§ **Brief**
Pull out of the data below the stretch of lines bounded by the one containing "качества, необходимые для" and the one containing "твердость характера (grit);", both bounds included, unchanged.

§ **Dataset content**
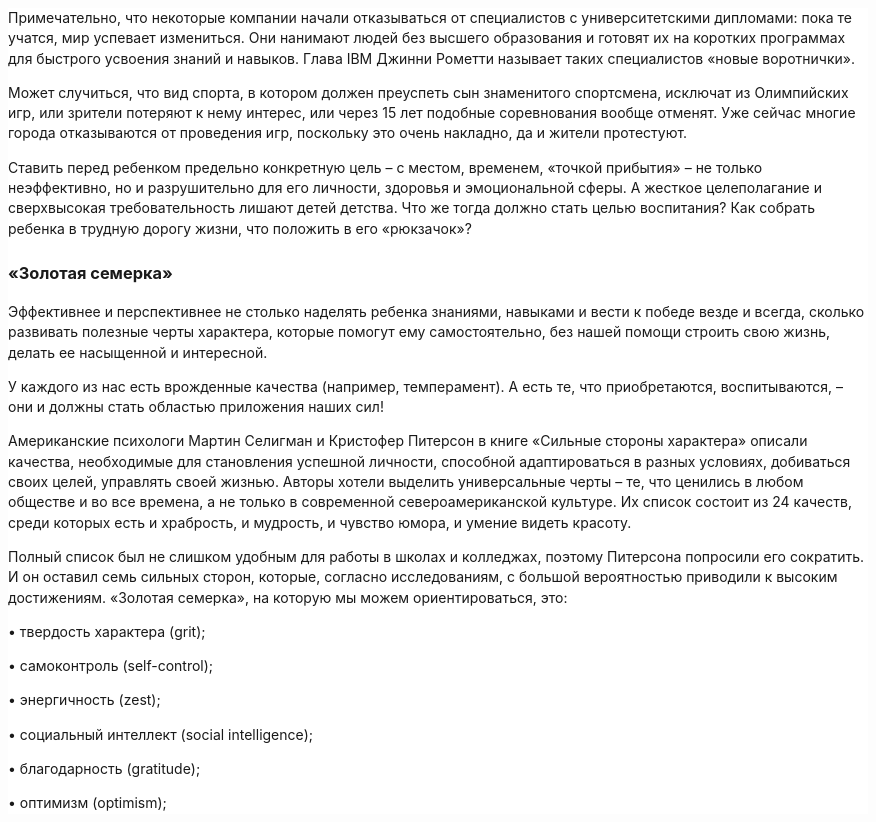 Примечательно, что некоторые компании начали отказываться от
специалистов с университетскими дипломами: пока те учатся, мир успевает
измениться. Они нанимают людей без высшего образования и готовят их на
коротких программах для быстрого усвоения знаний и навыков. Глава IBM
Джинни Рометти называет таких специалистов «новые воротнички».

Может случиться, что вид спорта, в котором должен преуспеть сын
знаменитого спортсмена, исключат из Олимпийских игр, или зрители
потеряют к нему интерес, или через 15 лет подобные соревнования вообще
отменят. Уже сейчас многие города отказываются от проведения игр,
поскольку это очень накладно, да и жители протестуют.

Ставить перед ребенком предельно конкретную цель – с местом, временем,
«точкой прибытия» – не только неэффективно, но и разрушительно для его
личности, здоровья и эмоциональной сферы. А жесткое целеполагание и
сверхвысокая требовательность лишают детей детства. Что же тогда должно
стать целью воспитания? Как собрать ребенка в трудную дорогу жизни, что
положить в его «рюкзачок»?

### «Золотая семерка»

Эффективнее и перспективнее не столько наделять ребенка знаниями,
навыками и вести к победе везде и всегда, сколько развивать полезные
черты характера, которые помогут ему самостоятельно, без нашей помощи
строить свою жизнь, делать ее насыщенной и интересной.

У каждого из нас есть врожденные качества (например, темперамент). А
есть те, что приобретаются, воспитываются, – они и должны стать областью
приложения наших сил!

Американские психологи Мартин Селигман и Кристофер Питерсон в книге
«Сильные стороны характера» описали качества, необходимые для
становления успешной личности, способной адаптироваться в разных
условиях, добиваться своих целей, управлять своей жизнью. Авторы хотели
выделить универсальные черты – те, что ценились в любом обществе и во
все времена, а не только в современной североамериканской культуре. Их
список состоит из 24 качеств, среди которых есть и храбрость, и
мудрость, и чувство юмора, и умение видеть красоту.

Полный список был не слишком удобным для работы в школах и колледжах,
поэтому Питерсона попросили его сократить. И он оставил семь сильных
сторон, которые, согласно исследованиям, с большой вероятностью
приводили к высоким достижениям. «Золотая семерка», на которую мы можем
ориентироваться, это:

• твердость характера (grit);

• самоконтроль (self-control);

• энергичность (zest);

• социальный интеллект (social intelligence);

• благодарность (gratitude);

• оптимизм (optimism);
--
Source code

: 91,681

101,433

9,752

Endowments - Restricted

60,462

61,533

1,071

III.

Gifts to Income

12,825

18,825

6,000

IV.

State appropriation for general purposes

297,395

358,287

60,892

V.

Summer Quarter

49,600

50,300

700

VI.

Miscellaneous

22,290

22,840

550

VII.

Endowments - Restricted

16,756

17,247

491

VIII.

§ **Task output**
«Сильные стороны характера» описали качества, необходимые для
становления успешной личности, способной адаптироваться в разных
условиях, добиваться своих целей, управлять своей жизнью. Авторы хотели
выделить универсальные черты – те, что ценились в любом обществе и во
все времена, а не только в современной североамериканской культуре. Их
список состоит из 24 качеств, среди которых есть и храбрость, и
мудрость, и чувство юмора, и умение видеть красоту.

Полный список был не слишком удобным для работы в школах и колледжах,
поэтому Питерсона попросили его сократить. И он оставил семь сильных
сторон, которые, согласно исследованиям, с большой вероятностью
приводили к высоким достижениям. «Золотая семерка», на которую мы можем
ориентироваться, это:

• твердость характера (grit);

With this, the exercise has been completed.